Feeling Isolated? Open the Door

Author, blogger and online friend Nancy Stordahl recently shared a piece on the METAvivor blog about the isolation many metastatic breast cancer patients experience, and the variety of contributing factors. I urge you to read her post here: Ending the Isolation – Every Voice Matters. I agree whole-heartedly with Nancy.

In fact, about a week before I read Nancy’s post I had been thinking about this issue of understanding. Knowing how to share what we endure is a delicate balance of time and place and degree of detail. We are generally well aware that no one around us lives in the disease the way we do, and when we are lucky with effective treatments that aren’t particularly debilitating, our illness is largely invisible. When MBC patients claim that others can’t understand unless they have been here, then we check out of trying to share their experience. If we stick to that, then we perpetuate our own isolation. We can’t blot the door and blame others for not walking through it.

Nancy writes:

If you have observed a loved one suffer and ultimately die from metastatic breast cancer, you understand a whole lot, but still you don’t really know. Until it happens to you and your body, you can’t really know. This is true of many things in life.

Her last line was already in my head before I finished the paragraph before it. It is true for so many things in life. When I trained as a social worker one of the first things we were taught is that we don’t have to have a client’s particular experience to bring forth our empathy – there are many opportunities for us to leverage our own situations to understand the feelings of others. We do so every time we cry at a movie or offer sympathy to another, and in countless other situations. It is true that unless we live through most things we can’t completely understand. It’s also true that we can come close enough to lend support and encouragement, share fears and frustrations, and express our mutual fury at the loss that is metastatic breast cancer.

++++++++++

Problem set →
**A)** For each statement below, say whether it agrees with the passage on isolation in metastatic breast cancer, answering yes or no and quoting the words of the passage that decide it. (i) The author trained as a social worker. (ii) Nancy Stordahl's piece appeared on the METAvivor blog. (iii) The author began thinking about the issue of understanding only after reading Nancy's post.
**B)** Duplicate the passage on isolation in metastatic breast cancer word for word, starting at "Her last line" and ending at "metastatic breast cancer.".
**C)** Go on with the passage on isolation in metastatic breast cancer from the point where it stops.

Records shown →

++++++++++

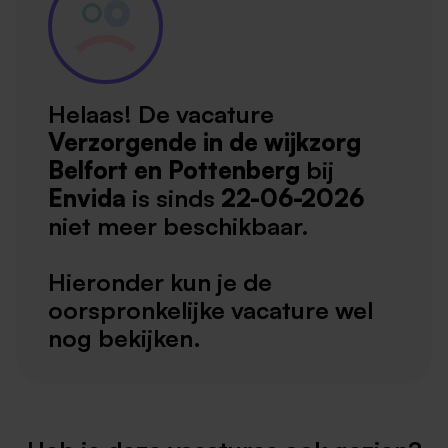
Helaas! De vacature
Verzorgende in de wijkzorg
Belfort en Pottenberg
bij
Envida
is sinds
22-06-2026
niet meer beschikbaar.
Hieronder kun je de
oorspronkelijke vacature wel
nog bekijken.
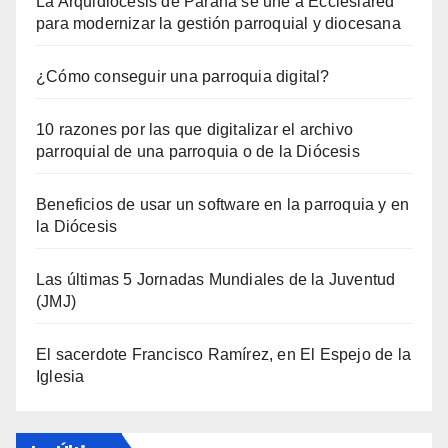
La Arquidiócesis de Paraná se une a Ecclesiared
para modernizar la gestión parroquial y diocesana
¿Cómo conseguir una parroquia digital?
10 razones por las que digitalizar el archivo
parroquial de una parroquia o de la Diócesis
Beneficios de usar un software en la parroquia y en
la Diócesis
Las últimas 5 Jornadas Mundiales de la Juventud
(JMJ)
El sacerdote Francisco Ramírez, en El Espejo de la
Iglesia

++++++++++

Results in order →
**A)**
(i) Yes: "When I trained as a social worker"
(ii) Yes: "recently shared a piece on the METAvivor blog"
(iii) No: "about a week before I read Nancy’s post I had been thinking about this issue of understanding"

**B)**
Her last line was already in my head before I finished the paragraph before it. It is true for so many things in life. When I trained as a social worker one of the first things we were taught is that we don’t have to have a client’s particular experience to bring forth our empathy – there are many opportunities for us to leverage our own situations to understand the feelings of others. We do so every time we cry at a movie or offer sympathy to another, and in countless other situations. It is true that unless we live through most things we can’t completely understand. It’s also true that we can come close enough to lend support and encouragement, share fears and frustrations, and express our mutual fury at the loss that is metastatic breast cancer.

**C)**
As always, I am grateful to Nancy for her frank and thought-provoking perspective. While there are plenty of people who don’t want MBC patients to disrupt their own denial, it’s important that we find the ones who are standing at the door with support, thank them, welcome them, and help them learn.

6 Comments (+add yours?)

  1. nancyspoint
    Jan 22, 2015 @ 06:51:50

    Hi Lori,
    Thank you for the kind words about my METAvivor post. I will always be ‘standing at the door’ offering whatever support I can. xx


    • Anonymous
      Jan 28, 2015 @ 10:59:33


      People like you, who fully understand the complicated world of MBC and use your platform to speas the word within the “world of pink” and beyond who are critical to shifting attention. I owe you a debt of gratitude…


  2. bethgainer
    Jan 22, 2015 @ 08:34:20

    I will also be “standing at the door.” Thank you for this insightful post.


  3. jbaird
    Jan 25, 2015 @ 20:54:11

    I can really identify as a metavivor. Just having someone to listen is an incredible lift to the spirits of those like me who feel isolated at times. I posted on a similar theme last week. xxx


    • Anonymous
      Jan 28, 2015 @ 11:02:25

      Jan! I agree – it’s hard for some to even listen, isn’t it? I suppose for many we represent their greatest fears, but turning their backs on us isn’t going to change that.